If your ECS service has any long running requests or background processes, consider increasing the stop timeout.

Try it out yourself

To familiarise yourself with the ECS deployment process and its parameters I suggest creating your own deployment. You can then modify the parameters described above and see how the behaviour changes.

To get going with an example quickly, here’s a simple CloudFormation template I’ve created for you which creates:

  • a VPC and subnets

  • an ECS task definition for using the NGINX container (a simple container that returns a default response on port 80)

  • an ECS service with a desired count of 1

  • a load balancer and configuration to integrate the ECS service with it

Launch CloudFormation stack

The launch stack button above will open the create stack page in your own AWS account. Just agree to the additional capabilities and click Create stack. After 5 minutes the stack should reach the CREATE_COMPLETE status.

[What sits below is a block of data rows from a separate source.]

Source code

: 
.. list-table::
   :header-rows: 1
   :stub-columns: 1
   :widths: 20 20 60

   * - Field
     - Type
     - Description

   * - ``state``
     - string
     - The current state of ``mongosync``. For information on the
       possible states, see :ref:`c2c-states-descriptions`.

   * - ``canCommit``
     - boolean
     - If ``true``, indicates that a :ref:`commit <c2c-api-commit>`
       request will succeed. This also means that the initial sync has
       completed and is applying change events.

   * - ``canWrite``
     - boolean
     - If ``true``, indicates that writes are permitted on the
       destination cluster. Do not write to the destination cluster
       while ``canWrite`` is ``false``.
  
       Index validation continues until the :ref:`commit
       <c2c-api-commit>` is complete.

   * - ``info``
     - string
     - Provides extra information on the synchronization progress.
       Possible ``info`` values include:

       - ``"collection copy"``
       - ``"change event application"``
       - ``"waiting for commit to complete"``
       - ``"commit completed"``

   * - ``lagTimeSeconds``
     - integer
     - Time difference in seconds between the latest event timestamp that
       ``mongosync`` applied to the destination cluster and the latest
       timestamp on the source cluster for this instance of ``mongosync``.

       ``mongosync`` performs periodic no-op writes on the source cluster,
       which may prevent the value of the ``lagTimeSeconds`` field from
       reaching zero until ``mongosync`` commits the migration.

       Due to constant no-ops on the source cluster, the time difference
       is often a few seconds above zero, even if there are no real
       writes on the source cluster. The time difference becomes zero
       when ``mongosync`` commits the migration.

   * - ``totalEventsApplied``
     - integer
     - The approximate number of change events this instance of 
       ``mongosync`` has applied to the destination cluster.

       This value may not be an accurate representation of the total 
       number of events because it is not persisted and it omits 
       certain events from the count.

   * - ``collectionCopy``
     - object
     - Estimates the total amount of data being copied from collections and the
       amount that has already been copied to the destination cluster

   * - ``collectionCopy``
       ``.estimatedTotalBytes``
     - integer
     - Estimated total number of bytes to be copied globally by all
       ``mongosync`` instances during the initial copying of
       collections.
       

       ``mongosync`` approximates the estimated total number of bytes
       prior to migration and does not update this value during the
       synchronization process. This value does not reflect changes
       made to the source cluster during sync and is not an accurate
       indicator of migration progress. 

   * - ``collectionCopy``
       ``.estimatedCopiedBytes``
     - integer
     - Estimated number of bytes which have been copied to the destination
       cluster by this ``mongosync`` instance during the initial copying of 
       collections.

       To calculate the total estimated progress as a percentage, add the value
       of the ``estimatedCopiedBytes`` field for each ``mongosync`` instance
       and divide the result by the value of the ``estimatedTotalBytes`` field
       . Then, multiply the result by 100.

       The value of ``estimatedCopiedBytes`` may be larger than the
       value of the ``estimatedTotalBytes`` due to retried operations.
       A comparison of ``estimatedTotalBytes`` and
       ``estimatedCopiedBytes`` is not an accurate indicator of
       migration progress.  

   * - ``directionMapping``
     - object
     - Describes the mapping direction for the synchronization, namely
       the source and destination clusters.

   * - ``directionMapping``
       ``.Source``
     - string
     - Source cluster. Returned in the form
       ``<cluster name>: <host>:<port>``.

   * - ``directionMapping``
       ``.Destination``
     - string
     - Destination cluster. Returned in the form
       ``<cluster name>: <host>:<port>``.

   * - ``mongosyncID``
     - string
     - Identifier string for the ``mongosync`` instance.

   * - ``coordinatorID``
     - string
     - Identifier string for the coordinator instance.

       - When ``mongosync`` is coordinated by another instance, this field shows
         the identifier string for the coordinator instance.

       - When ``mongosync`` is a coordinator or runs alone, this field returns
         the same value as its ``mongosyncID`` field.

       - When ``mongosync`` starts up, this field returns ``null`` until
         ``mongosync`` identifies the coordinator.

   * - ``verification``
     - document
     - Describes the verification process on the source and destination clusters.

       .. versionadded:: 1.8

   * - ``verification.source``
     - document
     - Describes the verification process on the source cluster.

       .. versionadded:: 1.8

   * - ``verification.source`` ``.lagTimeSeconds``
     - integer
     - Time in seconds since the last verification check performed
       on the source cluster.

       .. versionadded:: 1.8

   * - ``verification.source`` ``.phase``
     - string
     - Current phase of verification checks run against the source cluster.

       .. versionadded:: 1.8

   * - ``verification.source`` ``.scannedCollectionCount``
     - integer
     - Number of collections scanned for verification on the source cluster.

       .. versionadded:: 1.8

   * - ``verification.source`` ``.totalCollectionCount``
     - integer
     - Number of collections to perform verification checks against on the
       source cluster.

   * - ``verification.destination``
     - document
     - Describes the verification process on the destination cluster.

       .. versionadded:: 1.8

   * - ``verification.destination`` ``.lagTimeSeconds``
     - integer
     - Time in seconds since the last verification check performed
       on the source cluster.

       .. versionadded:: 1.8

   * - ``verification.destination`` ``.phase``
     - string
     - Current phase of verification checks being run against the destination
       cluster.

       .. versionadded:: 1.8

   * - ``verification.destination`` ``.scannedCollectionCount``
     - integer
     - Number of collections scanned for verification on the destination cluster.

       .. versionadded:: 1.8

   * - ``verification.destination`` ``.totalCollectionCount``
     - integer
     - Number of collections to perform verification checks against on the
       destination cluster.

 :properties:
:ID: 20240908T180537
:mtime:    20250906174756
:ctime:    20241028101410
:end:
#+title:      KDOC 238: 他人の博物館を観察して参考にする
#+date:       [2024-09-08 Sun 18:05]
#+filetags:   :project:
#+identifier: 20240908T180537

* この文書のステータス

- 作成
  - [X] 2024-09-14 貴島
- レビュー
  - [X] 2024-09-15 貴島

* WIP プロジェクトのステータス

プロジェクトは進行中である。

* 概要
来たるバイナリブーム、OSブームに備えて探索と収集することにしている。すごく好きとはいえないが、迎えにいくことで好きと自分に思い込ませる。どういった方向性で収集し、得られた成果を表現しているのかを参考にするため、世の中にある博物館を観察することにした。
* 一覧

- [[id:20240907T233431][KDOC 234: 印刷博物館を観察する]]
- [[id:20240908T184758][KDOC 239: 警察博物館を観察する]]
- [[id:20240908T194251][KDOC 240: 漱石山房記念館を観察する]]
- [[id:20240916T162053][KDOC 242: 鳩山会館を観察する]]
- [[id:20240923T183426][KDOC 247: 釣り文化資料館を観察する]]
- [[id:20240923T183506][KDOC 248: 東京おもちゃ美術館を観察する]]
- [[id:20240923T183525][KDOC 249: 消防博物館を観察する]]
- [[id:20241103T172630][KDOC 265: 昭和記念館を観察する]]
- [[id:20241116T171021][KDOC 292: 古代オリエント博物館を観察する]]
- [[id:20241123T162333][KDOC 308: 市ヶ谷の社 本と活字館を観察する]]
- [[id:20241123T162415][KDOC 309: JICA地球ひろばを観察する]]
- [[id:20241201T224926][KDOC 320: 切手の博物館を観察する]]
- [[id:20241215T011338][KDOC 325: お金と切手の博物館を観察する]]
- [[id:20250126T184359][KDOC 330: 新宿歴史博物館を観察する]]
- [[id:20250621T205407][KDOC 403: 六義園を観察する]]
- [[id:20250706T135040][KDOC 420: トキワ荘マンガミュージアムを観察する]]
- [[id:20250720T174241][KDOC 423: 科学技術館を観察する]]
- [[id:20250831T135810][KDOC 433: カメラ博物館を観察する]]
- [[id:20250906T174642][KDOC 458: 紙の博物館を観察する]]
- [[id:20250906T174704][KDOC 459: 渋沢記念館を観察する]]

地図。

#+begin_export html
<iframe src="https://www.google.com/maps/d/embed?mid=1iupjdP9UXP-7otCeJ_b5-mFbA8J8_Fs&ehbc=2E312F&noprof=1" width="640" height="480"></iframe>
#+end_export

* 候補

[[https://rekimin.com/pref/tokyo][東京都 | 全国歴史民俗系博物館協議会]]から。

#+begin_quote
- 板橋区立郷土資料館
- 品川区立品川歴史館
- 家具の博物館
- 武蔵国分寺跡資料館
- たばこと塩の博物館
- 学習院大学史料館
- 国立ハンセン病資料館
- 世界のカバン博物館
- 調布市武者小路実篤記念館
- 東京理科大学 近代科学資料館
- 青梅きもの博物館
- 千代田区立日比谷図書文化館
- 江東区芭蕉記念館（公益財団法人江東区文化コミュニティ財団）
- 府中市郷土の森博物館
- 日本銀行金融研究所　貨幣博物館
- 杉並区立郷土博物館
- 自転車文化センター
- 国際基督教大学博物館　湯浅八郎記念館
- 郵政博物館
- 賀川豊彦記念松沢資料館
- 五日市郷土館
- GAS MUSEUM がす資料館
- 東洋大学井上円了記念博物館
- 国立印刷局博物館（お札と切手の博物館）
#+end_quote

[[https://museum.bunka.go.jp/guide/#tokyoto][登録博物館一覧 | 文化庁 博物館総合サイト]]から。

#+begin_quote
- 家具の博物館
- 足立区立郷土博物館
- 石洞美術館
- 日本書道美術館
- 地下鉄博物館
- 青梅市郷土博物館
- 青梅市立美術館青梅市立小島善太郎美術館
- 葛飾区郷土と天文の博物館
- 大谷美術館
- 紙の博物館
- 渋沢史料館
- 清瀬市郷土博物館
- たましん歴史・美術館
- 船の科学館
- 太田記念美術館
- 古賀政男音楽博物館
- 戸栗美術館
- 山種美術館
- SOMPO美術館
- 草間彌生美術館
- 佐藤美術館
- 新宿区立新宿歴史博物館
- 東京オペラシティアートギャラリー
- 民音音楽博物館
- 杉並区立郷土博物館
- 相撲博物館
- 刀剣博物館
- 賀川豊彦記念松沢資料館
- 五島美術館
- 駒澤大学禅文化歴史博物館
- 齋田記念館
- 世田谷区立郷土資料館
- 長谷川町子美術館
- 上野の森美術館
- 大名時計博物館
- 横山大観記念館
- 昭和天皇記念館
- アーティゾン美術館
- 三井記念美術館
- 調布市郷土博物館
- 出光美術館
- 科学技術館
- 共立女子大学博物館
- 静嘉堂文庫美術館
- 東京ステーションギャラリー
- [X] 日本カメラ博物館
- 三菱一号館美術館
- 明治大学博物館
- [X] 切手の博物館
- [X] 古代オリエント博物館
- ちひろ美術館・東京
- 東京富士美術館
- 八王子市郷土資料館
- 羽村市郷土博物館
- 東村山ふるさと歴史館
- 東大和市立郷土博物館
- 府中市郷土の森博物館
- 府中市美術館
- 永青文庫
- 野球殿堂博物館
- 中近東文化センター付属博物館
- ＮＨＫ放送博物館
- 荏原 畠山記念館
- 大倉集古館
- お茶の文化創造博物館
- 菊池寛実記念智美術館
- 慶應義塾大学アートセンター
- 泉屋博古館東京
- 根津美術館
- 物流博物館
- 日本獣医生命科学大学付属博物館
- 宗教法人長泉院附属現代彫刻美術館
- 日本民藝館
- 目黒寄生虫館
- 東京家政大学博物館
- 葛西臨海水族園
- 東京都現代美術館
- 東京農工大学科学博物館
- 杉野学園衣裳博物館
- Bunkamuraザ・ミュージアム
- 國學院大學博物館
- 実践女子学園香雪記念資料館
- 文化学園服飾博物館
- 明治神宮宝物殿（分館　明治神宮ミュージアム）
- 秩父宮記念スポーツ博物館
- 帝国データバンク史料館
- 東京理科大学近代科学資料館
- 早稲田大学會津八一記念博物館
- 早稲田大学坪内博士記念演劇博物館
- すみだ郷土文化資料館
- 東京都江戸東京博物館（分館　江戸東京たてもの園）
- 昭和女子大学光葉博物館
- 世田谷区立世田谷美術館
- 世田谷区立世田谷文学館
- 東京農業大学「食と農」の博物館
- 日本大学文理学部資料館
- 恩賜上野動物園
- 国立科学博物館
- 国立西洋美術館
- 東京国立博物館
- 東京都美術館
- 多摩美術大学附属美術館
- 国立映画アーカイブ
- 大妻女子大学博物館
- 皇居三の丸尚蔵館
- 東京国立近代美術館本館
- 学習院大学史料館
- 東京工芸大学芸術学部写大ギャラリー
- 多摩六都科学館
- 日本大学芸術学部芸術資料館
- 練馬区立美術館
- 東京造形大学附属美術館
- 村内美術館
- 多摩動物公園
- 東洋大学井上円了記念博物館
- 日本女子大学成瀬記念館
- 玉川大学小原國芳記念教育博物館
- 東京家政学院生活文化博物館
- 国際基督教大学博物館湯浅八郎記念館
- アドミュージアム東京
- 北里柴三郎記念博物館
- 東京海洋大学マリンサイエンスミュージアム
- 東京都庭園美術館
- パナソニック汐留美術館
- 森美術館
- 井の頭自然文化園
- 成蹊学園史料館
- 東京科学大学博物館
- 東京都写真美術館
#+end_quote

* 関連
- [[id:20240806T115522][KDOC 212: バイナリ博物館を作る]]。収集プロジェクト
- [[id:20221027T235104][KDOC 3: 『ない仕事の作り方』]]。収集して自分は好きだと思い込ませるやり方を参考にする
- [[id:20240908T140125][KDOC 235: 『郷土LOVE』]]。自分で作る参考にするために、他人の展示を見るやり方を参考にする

Now you can go to Services > EC2 > Load balancers, click on the newly created load balancer, and copy the DNS name. Paste this into a browser and you’ll get the default Welcome to nginx! response. If you see this, you know everything’s working correctly

Initiate an ECS deployment with:

aws ecs update-service --service <service-name> --cluster default-cluster --force-new-deployment

Using the service name which you can get from Services > Elastic Container Service > Clusters > default-cluster. Watch the deployment process described in this article yourself, through the AWS Console.

Don’t forget to delete the CloudFormation stack when you’re done to avoid any unnecessary charges.